While the content of Saudi textbooks on the surface may appear to be a less urgent issue for the U.S.-Saudi relationship than counter-terrorism, the security of oil fields or Iran’s quest for a nuclear weapon, the Kingdom’s support for Islamic extremism has been a quiet priority for U.S. policy makers since 9/11. Saudi textbooks are not only used in Saudi schools, but they are also sent free of charge to Muslim schools all over the world, including in the U.S.

Often these textbooks promote the kind of religious chauvinism embraced by Sunni terror groups like al Qaeda. A June 12, 2006 cable from the U.S. embassy in Riyadh disclosed by WikiLeaks highlights this kind of bigotry. It says an eighth grade textbook for example says, “God will punish any Muslim who does not literally obey God just as God punished some Jews by turning them into pigs and monkeys.”

This cable says the textbooks reviewed by the U.S. embassy in Saudi Arabia were borrowed by U.S. diplomats from children in part because the Saudi government was reluctant to share them.

A June 16, 2008 WikLeaks cable from the U.S. embassy in Saudi Arabia notes that Saudis were making a “good faith effort” to reform their textbooks, but nonetheless expressed disappointment over “continued occurrences of intolerant language in the textbooks we reviewed.”

Current and former U.S. officials say the State Department in 2011 commissioned the International Center for Religion and Diplomacy (ICRD), a non-profit that promotes religious tolerance, to evaluate Saudi textbooks in 2011 in part because earlier efforts were never comprehensive.
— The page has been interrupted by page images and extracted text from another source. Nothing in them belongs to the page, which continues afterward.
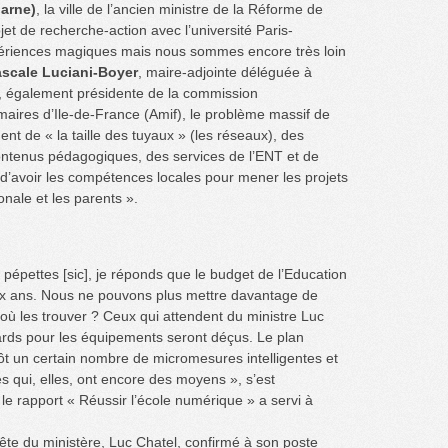
arne)
, la ville de l’ancien ministre de la Réforme de
jet de recherche-action avec l’université Paris-
xpériences magiques mais nous sommes encore très loin
scale Luciani-Boyer
, maire-adjointe déléguée à
lue, également présidente de la commission
maires d’Ile-de-France (Amif), le problème massif de
t de « la taille des tuyaux » (les réseaux), des
ntenus pédagogiques, des services de l’ENT et de
« d’avoir les compétences locales pour mener les projets
onale et les parents ».
pépettes [sic], je réponds que le budget de l’Education
ix ans. Nous ne pouvons plus mettre davantage de
où les trouver ? Ceux qui attendent du ministre Luc
ards pour les équipements seront déçus. Le plan
ôt un certain nombre de micromesures intelligentes et
tés qui, elles, ont encore des moyens », s’est
e rapport « Réussir l’école numérique » a servi à
tête du ministère, Luc Chatel, confirmé à son poste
The Foundation for Defense of Democracies said the initial contract for the study was for $500,000.

Douglas Johnston, the president and founder of ICRD said that he recommended against publishing the results of the study.  “We strongly suggested it should not be published because they are making great progress on this. We can achieve a lot more if we pursue this outside the public domain.”

The Foundation for Defense of Democracies quoted sources familiar with the study however painting a different picture. Their report said Saudi textbooks “create a climate that fosters exclusivity, intolerance, and calls to violence that put religious and ethnic minorities at risk.”
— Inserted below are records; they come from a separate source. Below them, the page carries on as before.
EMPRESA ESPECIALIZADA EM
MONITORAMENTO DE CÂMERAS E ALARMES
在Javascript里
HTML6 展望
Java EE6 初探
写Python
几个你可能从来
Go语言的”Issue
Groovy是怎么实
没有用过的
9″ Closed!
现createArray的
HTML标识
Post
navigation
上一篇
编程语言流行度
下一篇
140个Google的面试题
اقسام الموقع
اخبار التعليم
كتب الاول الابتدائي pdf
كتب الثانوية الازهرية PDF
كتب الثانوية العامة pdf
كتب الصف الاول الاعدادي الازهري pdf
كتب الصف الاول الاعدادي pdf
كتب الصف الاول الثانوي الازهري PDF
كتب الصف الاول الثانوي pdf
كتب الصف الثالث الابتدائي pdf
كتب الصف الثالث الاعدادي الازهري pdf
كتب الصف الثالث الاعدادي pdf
Posner himself confirmed that the textbook study was completed at the end of 2012. He said he tried to meet with Saudi Arabia’s ambassador about it before he left government in early 2013, but he was never able to schedule the meeting.

“To me the test of whether there is real improvement is that there is a decision across the board to remove the discriminatory and offensive language in all of the textbooks,” Posner said. “If that language still exists in even some of the books, then the problem has not been solved.”  

David Andrew Weinberg, a senior fellow at the Foundation for Defense of Democracies and the author of his think tank’s report on the Saudi textbook study, said the Saudis still had much work to do.

“I think it’s credible that there are less instances in Saudi elementary school textbooks of material that is hateful or encouraging violence,” Weinberg said. “But the value of that is minimal when all indications suggest Saudi students who go through the official Saudi education system are still getting indoctrinated with horrific material at the high school level.